As can be seen the matrix relationships are shown behind the portrayal of the associative dimension that uses position ( the puzzle squares in order ). It was easy to write this as I have done enough GL so that it just flows. It is a bit spooky as this describes a matrix relationship that I do not completely understand, and yet I can make it, operate it and use it. It is odd in practice to establish the hints as methods upon matrix elements that act in parallel, rather than as separate methods which are applied in sequence. The matrix comprises a dynamic form which changes with each piece of information and mutates continuously. I am now thinking about a third matrix which is the matrix of methods interaction which is a factorial array. That is going to be even more spooky.
I have spent a lot of time with this game concept , but it has been a valuable learning experience. I have learned some very interesting things about logic itself, in the process.

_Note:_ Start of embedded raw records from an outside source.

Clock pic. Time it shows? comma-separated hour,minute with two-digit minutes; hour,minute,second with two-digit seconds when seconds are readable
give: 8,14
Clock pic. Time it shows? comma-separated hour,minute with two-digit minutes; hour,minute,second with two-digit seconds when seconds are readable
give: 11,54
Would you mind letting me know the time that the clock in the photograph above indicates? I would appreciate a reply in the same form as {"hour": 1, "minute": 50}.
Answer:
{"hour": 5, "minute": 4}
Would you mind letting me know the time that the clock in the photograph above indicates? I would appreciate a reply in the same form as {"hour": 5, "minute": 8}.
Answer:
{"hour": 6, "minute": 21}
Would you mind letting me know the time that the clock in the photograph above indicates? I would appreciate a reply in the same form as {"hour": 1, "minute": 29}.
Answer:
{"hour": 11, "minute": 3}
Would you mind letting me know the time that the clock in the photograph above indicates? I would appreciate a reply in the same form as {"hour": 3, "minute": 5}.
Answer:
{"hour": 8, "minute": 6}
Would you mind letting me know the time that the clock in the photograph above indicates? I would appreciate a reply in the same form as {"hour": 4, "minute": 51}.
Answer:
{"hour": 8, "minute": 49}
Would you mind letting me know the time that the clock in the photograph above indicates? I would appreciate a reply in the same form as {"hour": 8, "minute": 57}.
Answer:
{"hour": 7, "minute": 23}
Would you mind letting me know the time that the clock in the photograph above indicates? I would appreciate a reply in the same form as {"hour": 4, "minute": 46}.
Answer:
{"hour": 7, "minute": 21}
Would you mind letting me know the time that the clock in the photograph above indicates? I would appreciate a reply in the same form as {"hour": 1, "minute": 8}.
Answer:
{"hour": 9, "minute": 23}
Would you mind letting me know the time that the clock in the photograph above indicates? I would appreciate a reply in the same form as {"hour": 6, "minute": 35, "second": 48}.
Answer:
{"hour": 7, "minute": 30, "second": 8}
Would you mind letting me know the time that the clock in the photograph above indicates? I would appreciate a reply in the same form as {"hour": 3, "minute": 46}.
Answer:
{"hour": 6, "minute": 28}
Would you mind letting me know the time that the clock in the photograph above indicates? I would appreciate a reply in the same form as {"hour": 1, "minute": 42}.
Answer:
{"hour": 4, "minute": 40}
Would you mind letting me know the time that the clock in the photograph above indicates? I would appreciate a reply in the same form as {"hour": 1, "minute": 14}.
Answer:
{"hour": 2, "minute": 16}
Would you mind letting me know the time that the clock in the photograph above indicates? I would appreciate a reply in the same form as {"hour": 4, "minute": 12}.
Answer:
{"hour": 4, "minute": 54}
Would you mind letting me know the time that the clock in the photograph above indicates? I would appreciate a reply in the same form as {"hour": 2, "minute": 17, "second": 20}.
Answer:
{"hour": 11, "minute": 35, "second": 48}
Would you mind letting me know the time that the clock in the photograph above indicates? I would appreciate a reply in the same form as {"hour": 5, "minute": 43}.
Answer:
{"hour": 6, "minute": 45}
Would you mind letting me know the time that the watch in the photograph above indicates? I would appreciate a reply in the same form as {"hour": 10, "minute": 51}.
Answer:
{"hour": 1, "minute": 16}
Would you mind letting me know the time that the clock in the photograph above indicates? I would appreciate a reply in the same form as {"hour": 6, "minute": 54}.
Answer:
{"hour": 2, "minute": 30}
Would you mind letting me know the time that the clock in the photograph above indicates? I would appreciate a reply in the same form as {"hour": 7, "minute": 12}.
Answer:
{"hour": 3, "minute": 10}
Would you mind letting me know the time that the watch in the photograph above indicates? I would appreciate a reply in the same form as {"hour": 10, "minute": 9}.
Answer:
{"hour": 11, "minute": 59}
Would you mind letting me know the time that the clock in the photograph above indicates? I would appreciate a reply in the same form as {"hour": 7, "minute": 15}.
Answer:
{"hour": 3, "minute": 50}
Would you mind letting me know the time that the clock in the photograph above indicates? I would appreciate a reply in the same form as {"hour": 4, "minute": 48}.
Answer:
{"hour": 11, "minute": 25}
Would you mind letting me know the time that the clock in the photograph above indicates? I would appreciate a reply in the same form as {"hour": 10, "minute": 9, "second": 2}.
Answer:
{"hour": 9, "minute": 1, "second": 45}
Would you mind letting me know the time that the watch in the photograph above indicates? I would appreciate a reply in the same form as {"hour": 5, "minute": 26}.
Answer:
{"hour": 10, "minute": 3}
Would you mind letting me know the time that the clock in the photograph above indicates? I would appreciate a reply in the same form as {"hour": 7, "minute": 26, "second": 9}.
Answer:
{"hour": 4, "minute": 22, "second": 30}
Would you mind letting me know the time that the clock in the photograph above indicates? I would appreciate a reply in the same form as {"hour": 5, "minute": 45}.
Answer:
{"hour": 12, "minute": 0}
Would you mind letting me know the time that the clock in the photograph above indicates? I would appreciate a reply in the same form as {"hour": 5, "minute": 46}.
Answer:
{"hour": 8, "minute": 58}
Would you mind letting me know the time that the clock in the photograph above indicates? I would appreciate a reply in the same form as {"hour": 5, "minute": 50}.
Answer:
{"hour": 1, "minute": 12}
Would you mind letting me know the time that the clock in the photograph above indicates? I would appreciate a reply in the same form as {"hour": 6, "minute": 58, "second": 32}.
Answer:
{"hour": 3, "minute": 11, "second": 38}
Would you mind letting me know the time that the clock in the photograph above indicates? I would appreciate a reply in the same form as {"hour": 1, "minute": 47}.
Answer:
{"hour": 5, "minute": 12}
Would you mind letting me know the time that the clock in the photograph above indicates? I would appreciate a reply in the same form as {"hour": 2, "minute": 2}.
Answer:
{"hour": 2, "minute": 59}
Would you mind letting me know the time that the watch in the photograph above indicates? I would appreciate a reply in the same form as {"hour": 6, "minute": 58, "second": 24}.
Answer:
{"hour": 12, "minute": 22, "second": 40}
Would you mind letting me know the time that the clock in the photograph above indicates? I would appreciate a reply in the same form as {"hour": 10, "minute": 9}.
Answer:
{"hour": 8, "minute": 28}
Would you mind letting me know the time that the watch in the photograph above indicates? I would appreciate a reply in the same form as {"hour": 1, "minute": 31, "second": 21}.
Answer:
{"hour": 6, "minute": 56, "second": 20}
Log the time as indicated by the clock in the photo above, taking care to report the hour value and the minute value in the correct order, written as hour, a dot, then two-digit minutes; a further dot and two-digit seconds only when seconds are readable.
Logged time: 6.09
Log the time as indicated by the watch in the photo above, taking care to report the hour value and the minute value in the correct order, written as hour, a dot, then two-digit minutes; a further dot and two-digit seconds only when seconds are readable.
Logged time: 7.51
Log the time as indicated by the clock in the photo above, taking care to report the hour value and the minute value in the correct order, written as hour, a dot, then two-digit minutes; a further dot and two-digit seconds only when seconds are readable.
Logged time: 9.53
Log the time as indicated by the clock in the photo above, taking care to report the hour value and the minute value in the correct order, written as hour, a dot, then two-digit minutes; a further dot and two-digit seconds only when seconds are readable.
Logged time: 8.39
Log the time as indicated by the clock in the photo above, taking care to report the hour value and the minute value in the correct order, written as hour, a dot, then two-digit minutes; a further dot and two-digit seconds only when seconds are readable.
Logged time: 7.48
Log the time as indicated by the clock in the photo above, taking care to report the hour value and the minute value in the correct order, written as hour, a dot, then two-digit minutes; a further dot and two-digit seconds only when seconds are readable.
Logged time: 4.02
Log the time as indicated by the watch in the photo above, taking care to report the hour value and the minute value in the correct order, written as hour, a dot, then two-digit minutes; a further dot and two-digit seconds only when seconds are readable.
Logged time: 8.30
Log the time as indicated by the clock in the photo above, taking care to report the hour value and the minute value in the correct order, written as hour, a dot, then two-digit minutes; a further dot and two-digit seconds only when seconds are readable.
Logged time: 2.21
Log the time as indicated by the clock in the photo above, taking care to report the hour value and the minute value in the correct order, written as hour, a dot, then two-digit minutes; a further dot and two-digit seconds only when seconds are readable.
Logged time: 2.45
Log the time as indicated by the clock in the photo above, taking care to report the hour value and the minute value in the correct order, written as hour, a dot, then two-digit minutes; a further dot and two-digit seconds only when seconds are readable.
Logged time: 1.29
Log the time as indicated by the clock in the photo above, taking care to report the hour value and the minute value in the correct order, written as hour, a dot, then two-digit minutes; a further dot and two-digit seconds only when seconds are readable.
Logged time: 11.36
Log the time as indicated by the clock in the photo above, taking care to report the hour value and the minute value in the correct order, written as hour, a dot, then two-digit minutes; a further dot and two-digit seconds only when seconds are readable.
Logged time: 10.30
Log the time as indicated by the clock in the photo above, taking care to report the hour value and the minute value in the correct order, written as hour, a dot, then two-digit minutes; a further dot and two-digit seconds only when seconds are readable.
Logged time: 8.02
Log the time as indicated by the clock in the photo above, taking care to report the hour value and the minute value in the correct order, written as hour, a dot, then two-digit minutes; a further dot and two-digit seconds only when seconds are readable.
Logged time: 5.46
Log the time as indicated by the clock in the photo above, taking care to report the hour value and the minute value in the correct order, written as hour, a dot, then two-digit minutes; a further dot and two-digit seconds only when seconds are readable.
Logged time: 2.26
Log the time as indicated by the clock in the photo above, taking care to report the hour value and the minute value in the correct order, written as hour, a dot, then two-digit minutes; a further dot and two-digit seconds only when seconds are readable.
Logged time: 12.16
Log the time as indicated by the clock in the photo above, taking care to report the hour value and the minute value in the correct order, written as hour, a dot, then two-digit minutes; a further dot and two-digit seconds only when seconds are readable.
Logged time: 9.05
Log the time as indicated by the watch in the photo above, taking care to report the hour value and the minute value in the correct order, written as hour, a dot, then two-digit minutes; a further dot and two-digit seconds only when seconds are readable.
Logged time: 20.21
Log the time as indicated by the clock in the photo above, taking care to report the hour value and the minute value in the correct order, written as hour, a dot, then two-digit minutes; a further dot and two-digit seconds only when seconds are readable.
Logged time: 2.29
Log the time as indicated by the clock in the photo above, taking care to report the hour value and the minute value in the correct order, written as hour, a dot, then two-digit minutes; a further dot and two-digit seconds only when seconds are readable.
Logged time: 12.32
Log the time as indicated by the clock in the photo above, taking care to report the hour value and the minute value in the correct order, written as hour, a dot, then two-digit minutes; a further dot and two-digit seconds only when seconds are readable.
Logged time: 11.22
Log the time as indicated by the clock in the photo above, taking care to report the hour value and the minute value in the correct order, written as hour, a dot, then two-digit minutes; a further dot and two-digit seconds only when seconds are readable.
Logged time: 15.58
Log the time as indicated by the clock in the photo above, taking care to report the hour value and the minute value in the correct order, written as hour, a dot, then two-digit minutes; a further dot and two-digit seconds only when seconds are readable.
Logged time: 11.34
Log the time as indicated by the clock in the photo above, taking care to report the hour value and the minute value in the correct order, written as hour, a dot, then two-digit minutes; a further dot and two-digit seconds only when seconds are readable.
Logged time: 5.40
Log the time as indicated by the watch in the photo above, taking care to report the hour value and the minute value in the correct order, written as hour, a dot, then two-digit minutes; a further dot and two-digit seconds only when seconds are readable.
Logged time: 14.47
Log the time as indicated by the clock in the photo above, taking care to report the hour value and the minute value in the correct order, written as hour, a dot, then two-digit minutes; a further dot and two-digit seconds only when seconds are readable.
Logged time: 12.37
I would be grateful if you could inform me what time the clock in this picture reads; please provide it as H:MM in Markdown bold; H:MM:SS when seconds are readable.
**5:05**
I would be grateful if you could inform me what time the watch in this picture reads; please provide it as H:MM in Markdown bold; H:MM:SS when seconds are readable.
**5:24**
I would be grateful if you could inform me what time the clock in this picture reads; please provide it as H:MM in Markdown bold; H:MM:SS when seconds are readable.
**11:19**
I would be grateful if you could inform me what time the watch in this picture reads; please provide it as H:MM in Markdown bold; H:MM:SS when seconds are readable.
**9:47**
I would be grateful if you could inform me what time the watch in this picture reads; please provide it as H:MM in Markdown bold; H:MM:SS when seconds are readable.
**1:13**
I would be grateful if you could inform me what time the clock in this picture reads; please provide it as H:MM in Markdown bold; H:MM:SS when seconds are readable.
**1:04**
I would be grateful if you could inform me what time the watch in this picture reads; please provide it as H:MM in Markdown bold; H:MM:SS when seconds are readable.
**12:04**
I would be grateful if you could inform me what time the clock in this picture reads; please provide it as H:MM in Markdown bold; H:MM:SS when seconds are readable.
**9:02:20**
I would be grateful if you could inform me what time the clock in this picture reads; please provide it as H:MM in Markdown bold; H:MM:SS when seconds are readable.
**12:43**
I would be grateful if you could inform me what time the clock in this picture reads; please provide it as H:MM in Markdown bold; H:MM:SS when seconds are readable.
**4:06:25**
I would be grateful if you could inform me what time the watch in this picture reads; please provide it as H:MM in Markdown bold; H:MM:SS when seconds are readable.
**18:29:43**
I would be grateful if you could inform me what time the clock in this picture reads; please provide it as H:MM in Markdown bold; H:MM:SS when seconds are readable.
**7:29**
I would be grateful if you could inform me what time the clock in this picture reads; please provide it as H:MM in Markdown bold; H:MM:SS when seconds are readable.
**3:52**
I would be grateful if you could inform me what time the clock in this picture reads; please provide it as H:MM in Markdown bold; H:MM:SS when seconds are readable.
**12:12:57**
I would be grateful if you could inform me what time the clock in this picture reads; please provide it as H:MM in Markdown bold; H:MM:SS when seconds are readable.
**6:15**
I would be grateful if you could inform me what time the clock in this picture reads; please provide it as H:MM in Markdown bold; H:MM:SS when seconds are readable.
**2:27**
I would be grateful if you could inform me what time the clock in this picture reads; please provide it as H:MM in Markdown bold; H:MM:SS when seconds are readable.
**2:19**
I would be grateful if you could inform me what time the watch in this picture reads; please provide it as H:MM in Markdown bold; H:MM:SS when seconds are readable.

I have a feeling that as a result of this I will have a new mathematical tool that I can use for many different purposes. I intend to implement probability associations and formula relationships within the matrix and this game is a simple sub set of those concepts. In the game probability is 1 and there are only unary mathematical relationships.
elementZ=Zbase+Zspacing*(float)i; elementX=XYbase*sin( 2.0 * M_PI * ( (float)j / (float)PUZZLE_SIZE ) ); elementY=XYbase*cos( 2.0 * M_PI * ( (float)j / (float)PUZZLE_SIZE ) );
The elements are applied to positions about a cylinder which extends in length as the rows and the steps about the circumference are the columns. The net result is 6^4 connections.
I added a kind of openGL LaTex in my code and that is interesting and even mildly amusing that I can have formulas and symbols generated in the flow of events. Many of the enhancements and fixes are incorporated and I plan to tar.gz it and put a new cleaner version up at the Google code site.